Discussions with designers reveal a stronger commitment to level up conscious- consumption. They believe the time is right for a re-set in terms of industry expectations surrounding a “new-for-newness” sake approach that has become a drumbeat in outdoor product development in recent years.

“I want to consume as little as possible, try to achieve zero plastic and give few of my dollars to multi-millionaires and billionaires.”– Kristen LittleJohn

“We need to take a really long hard look at what matters,” says Brannock, who works together with leading brands in outdoor, fish, hunt and workwear. “We can’t just keep doing more, more, more. There is already so much textile waste. The path we’re on is clothing becoming frivolous. I don’t want to make another version of what’s already available.”'

Designer Poppy Gall agrees that a re-evaluation of what we buy is called for, as well as a need on the part of brands, and the industry overall, to reduce redundancy. “We have  to ask ourselves, how much stuff do we really need,” says Gall, owner of Poppy Gall Designs based in Vermont. Gall is hopeful that when post-pandemic shopping resumes the consumer is going to be willing to pay $100 for a pair of top-quality work gloves made by a local vendor that will last a good long time, instead of spending $10 for a cheap pair at a big box store.
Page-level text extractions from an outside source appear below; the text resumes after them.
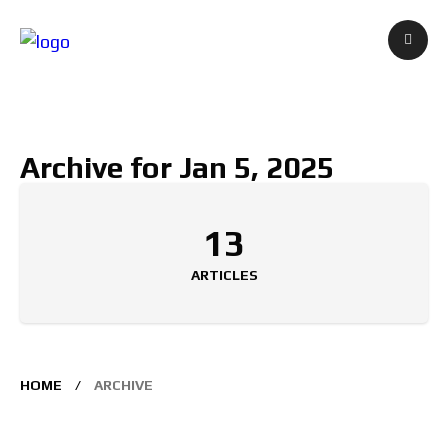
Archive for Jan 5, 2025
13
ARTICLES
HOME
ARCHIVE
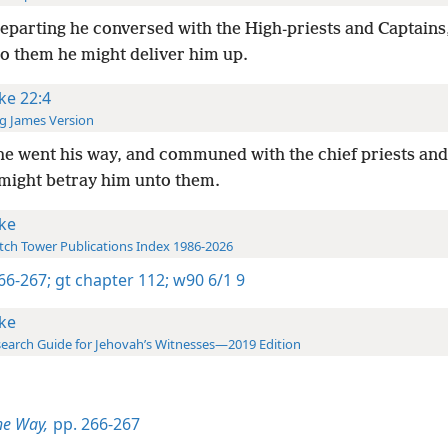
eparting he conversed with the High-priests and Captains,
o them he might deliver him up.
ke 22:4
g James Version
e went his way, and communed with the chief priests and
might betray him unto them.
ke
ch Tower Publications Index 1986-2026
266-267;
gt chapter 112;
w90 6/1 9
ke
earch Guide for Jehovah’s Witnesses—2019 Edition
he Way,
pp. 266-267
Poppy Gall Instagram: COVID-related sewing creations and her own Popia Design knitwear collection.

LittleJohn shares Gall’s point of view. She states, “Today’s circumstances fuels my desire to buy from small local makers and support small shops.” It also encourages her to strive for her bigger goals. “I want to consume as little as possible, try to achieve zero plastic and give few of my dollars to multi-millionaires and billionaires,” LittleJohn explains.

“Instead of buying 10 shirts, consumers shop for one perfect shirt.”– Adrienne Moser

Moser, who has worked at Columbia Sportswear and Patagonia, says, “People want to simplify their lives. Give them enough but not an over abundance that will be discarded.”

The Bigger Picture

Gall makes a connection between designers’ creativity focused on re-purposing goods and how the supply chain has swerved to making PPE. “We see woodworkers using their CNC cutters to make plastic face shields and others re-tooling facilities to produce masks. Maybe new niches will emerge for outdoor to produce domestically,” says Gall, who specializes in knitwear product design and development.

Certainly the pandemic has illuminated the vulnerability of a supply chain reliant on China. A New Zealand farmer recently confided in Brannock that he feels rejuvenated by his efforts to create verticality on his sheep farm. He said “to go full circle on his own soil” has been amazing, according to Brannock.

Perhaps the COVID-19 experience will embolden made in America production, too, Gall shares.

“We need to use our creative energy toward making things that are purposeful for our future.” – Kim Brannock

All designers contacted view this period as a  turning point. For Moser, she expects a rebirth of camping, hiking and paddle. “There is a big need to be outside,” says Moser. “It should be a phenomenal year for camping; It’s a low budget, healthy outside activity.”

While Brannock and the others can’t say exactly what will happen when business returns, there is a consensus that the industry is at a tipping point when it comes to a design ethos. Says Brannock, “We need to use our creative energy toward making things that are purposeful for our future.”